### MATERIALS PROVIDED ###

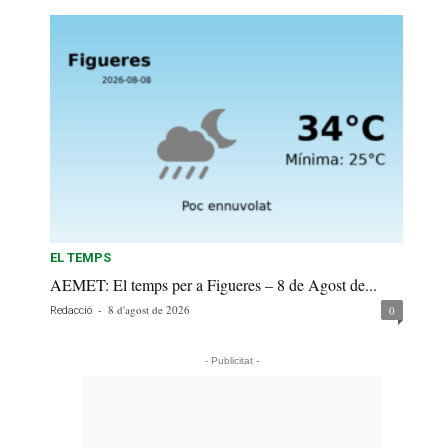
EL TEMPS
AEMET: El temps per a Figueres – 8 de Agost de...
-
8 d'agost de 2026
0
Redacció
- Publicitat -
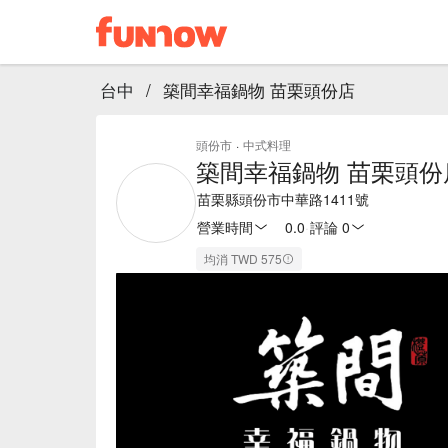
台中
/
築間幸福鍋物 苗栗頭份店
頭份市
·
中式料理
築間幸福鍋物 苗栗頭份
苗栗縣頭份市中華路1411號
營業時間
0.0
·
評論 0
均消 TWD 575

###

WORK TO COMPLETE. All of the data must be set down exactly, with no pictures included.

WRITTEN SOLUTION.
EL TEMPS
AEMET: El temps per a Figueres – 8 de Agost de...
-
8 d'agost de 2026
0
Redacció
- Publicitat -
台中
/
築間幸福鍋物 苗栗頭份店
頭份市
·
中式料理
築間幸福鍋物 苗栗頭份
苗栗縣頭份市中華路1411號
營業時間
0.0
·
評論 0
均消 TWD 575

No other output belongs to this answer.